Disentangling Aging and Propagation in Coronal Mass Ejections

Authors: NoeLugaz (SSC, EOS, UNH), Bin Zhuang (SSC, EOS, UNH), Sahanaj Banu (SSC, EOS, UNH), Charlie Farrugia (SSC, EOS, UNH)

Coronal mass ejections (CMEs) evolve as they move outward from the Sun, undergoing expansion, distortion, and erosion. In situ measurements in the inner heliosphere are typically compared with those at L1 to study how CME properties change with heliocentric distance. Changes in CME speed are often described as deceleration due to interaction with the solar wind during propagation. Part of this variation, however, may instead reflect CME aging, namely the intrinsic evolution of the structure as it passes over a spacecraft.
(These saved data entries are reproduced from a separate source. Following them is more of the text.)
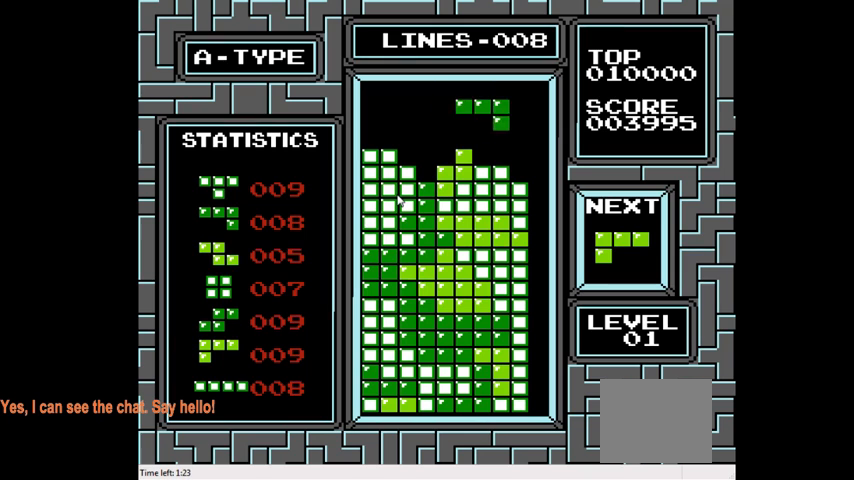
{"buttons": ["DPAD_DOWN"], "right_stick": "center", "events": [[100, "DPAD_RIGHT", "up"], [200, "DPAD_RIGHT", "down"], [367, "DPAD_RIGHT", "up"], [500, "DPAD_DOWN", "down"]]}
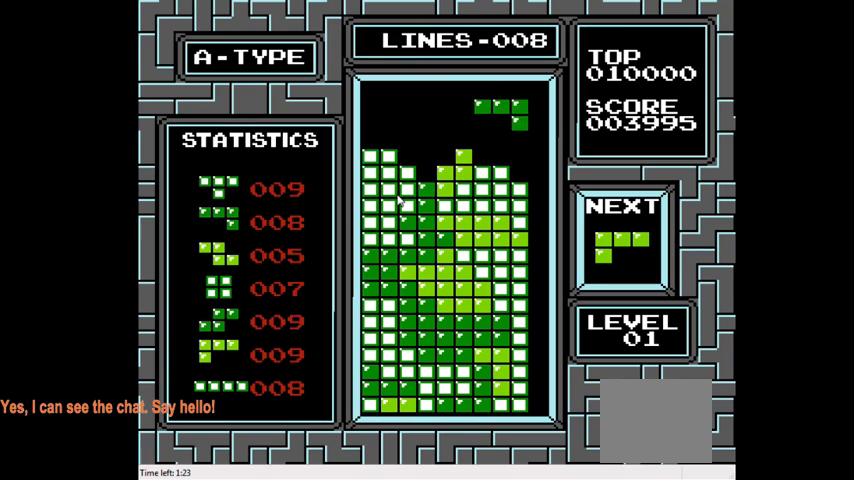
{"buttons": [], "right_stick": "center", "events": [[267, "DPAD_DOWN", "up"]]}
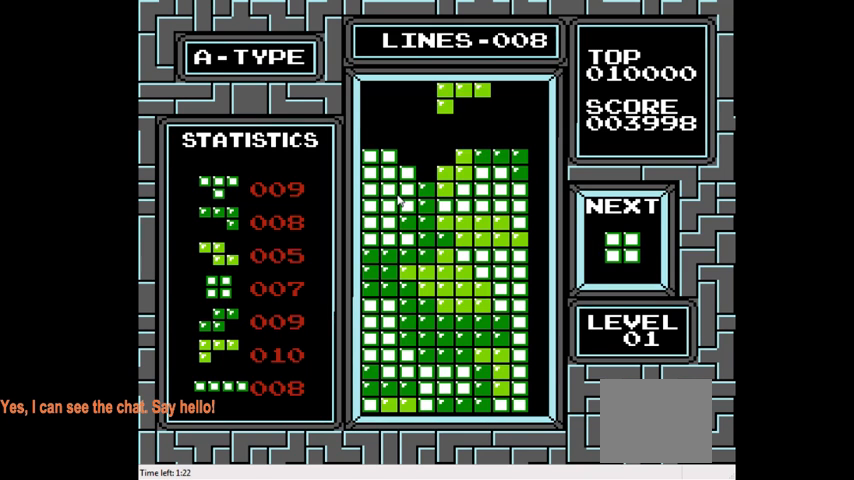
{"buttons": ["DPAD_DOWN"], "right_stick": "center", "events": [[300, "DPAD_DOWN", "down"]]}
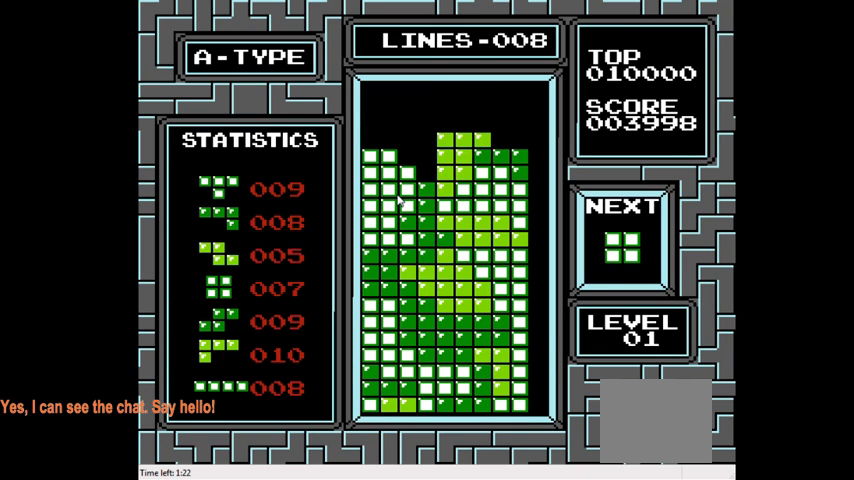
{"buttons": ["DPAD_LEFT"], "right_stick": "center", "events": [[67, "DPAD_DOWN", "up"], [167, "DPAD_LEFT", "down"]]}
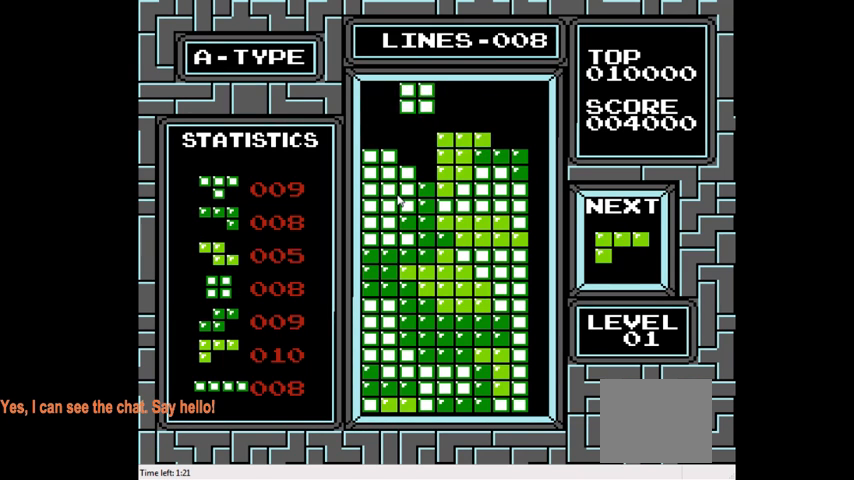
{"buttons": [], "right_stick": "center", "events": [[300, "DPAD_DOWN", "down"], [300, "DPAD_LEFT", "up"], [467, "DPAD_DOWN", "up"]]}
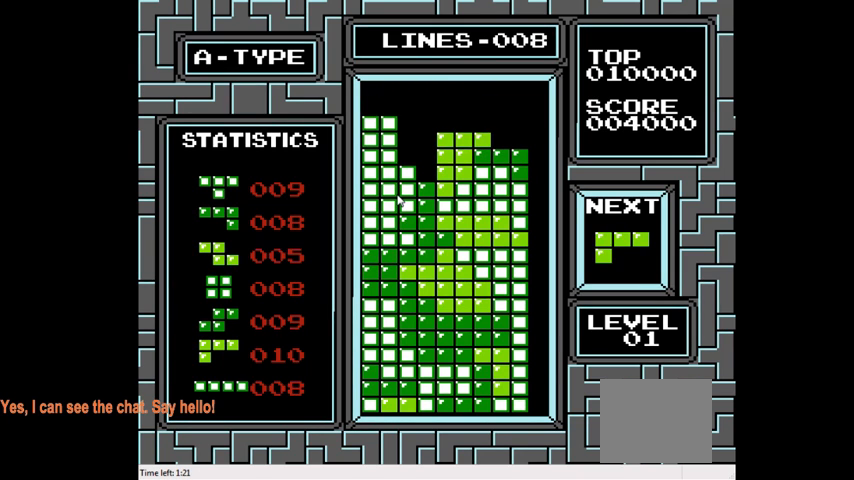
{"buttons": ["DPAD_LEFT"], "right_stick": "center", "events": [[33, "DPAD_LEFT", "down"], [400, "CROSS", "down"], [500, "CROSS", "up"]]}
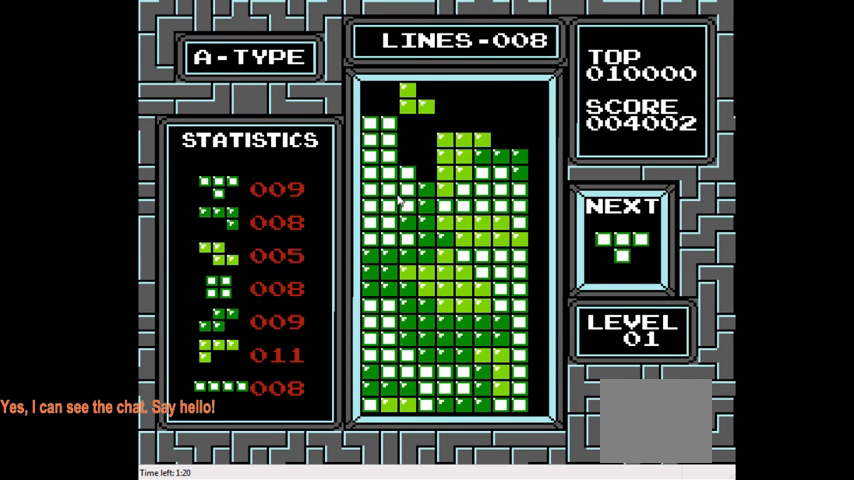
{"buttons": [], "right_stick": "center", "events": [[367, "DPAD_LEFT", "up"]]}
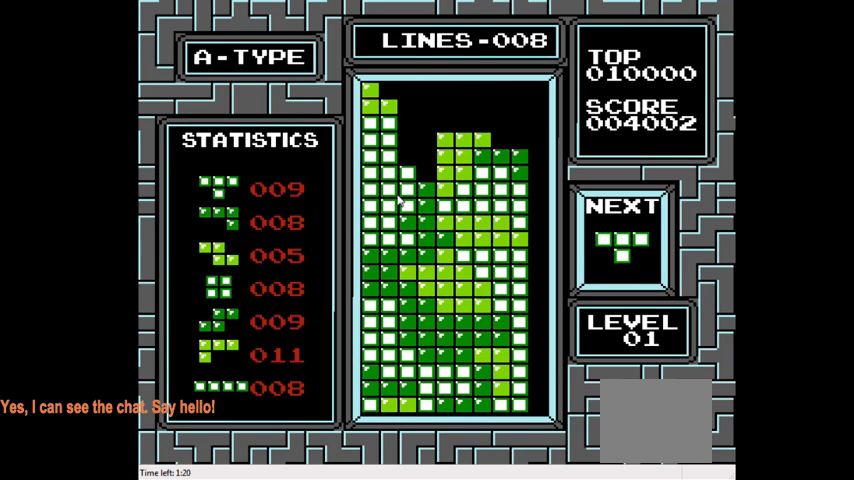
{"buttons": ["DPAD_LEFT"], "right_stick": "center", "events": [[433, "DPAD_LEFT", "down"]]}
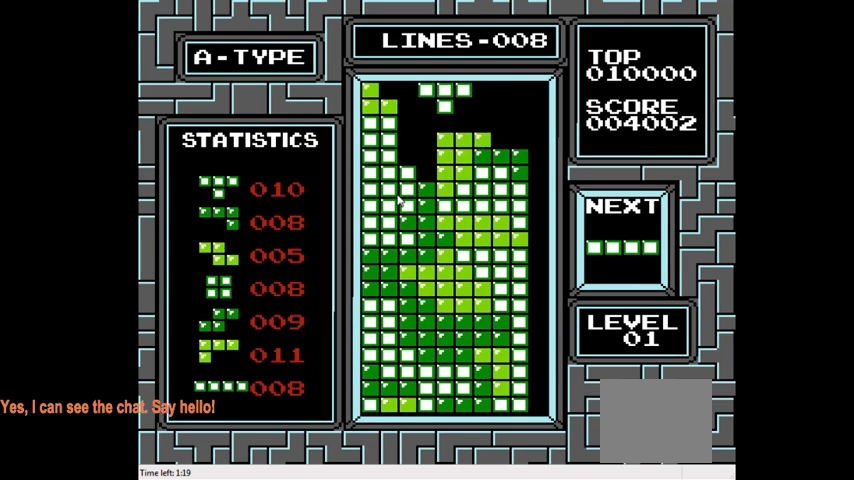
{"buttons": ["DPAD_LEFT"], "right_stick": "center", "events": [[67, "CIRCLE", "down"], [167, "DPAD_LEFT", "up"], [200, "CIRCLE", "up"], [500, "DPAD_LEFT", "down"]]}
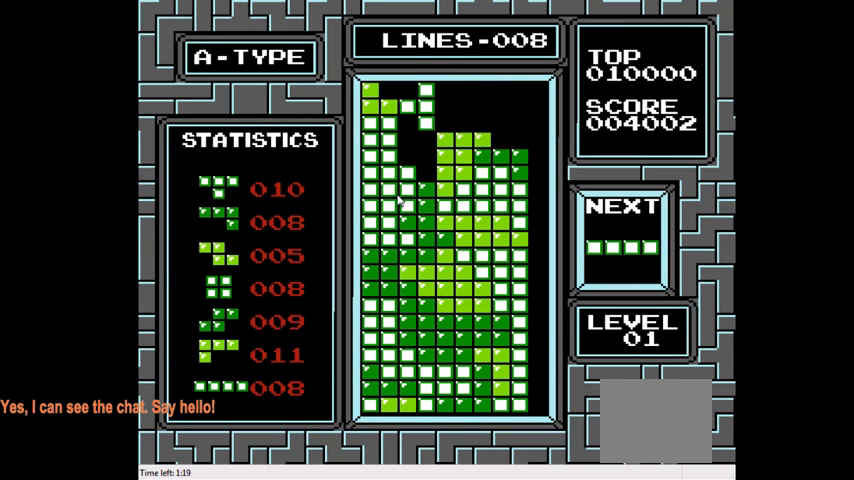
{"buttons": ["DPAD_DOWN"], "right_stick": "center", "events": [[100, "DPAD_LEFT", "up"], [233, "DPAD_DOWN", "down"]]}
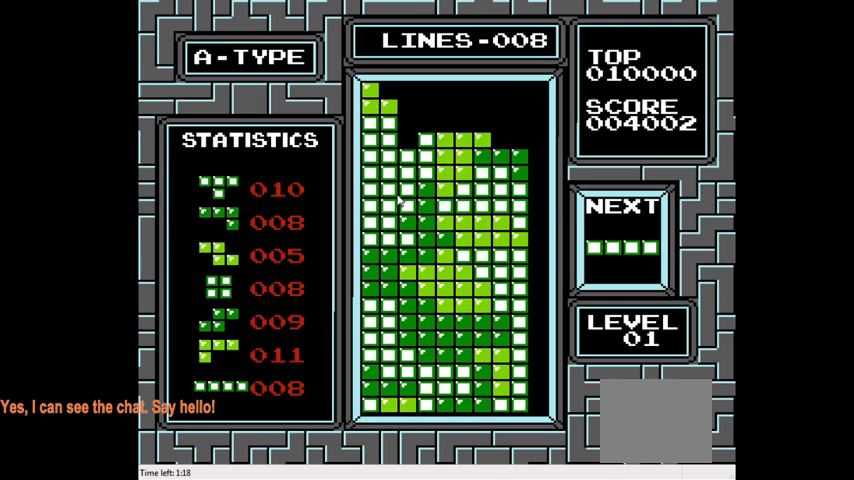
{"buttons": ["CIRCLE", "DPAD_RIGHT"], "right_stick": "center", "events": [[33, "DPAD_DOWN", "up"], [167, "DPAD_RIGHT", "down"], [500, "CIRCLE", "down"]]}
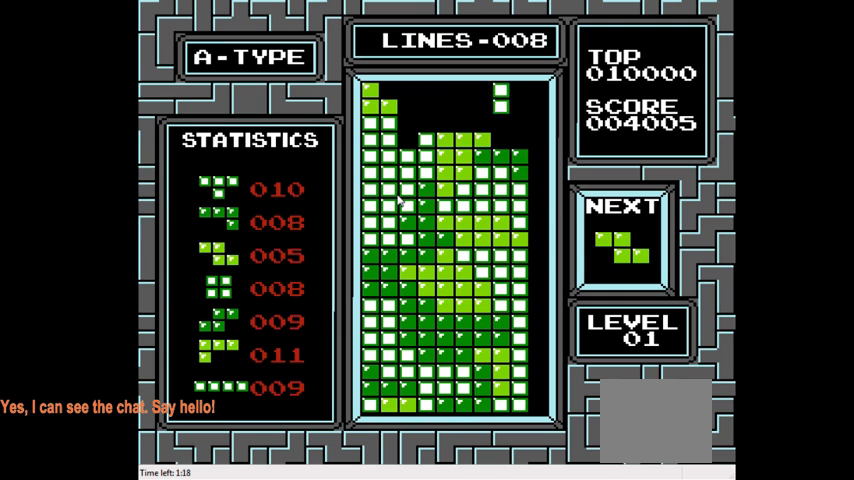
{"buttons": ["DPAD_DOWN"], "right_stick": "center", "events": [[167, "CIRCLE", "up"], [267, "DPAD_RIGHT", "up"], [367, "DPAD_DOWN", "down"]]}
These two effects are not equivalent when the CME crossing time at a spacecraft (around one day at 1 au) is a substantial fraction of the CME age (about three days at 1 au). Separating propagation from aging requires near-simultaneous measurements at different heliocentric distances, which is observationally demanding. Here we use CME events recorded concurrently by STEREO-A and spacecraft near L1, taking advantage of STEREO-A’s passage in front of the Sun–Earth line in August 2023. The radial offset between STEREO-A and Earth (0.05–0.06 au, roughly 25–30% of a typical magnetic cloud’s radial size) allows us to probe CME evolution on timescales of a few hours, shorter than in most previous studies. We use these observations to distinguish changes linked to aging from those caused by propagation and to assess which description better matches the data. Clarifying this distinction is important for space-weather applications that will rely on upstream measurements closer to the Sun, where the CME evolution over only a few hours can affect forecasts at Earth.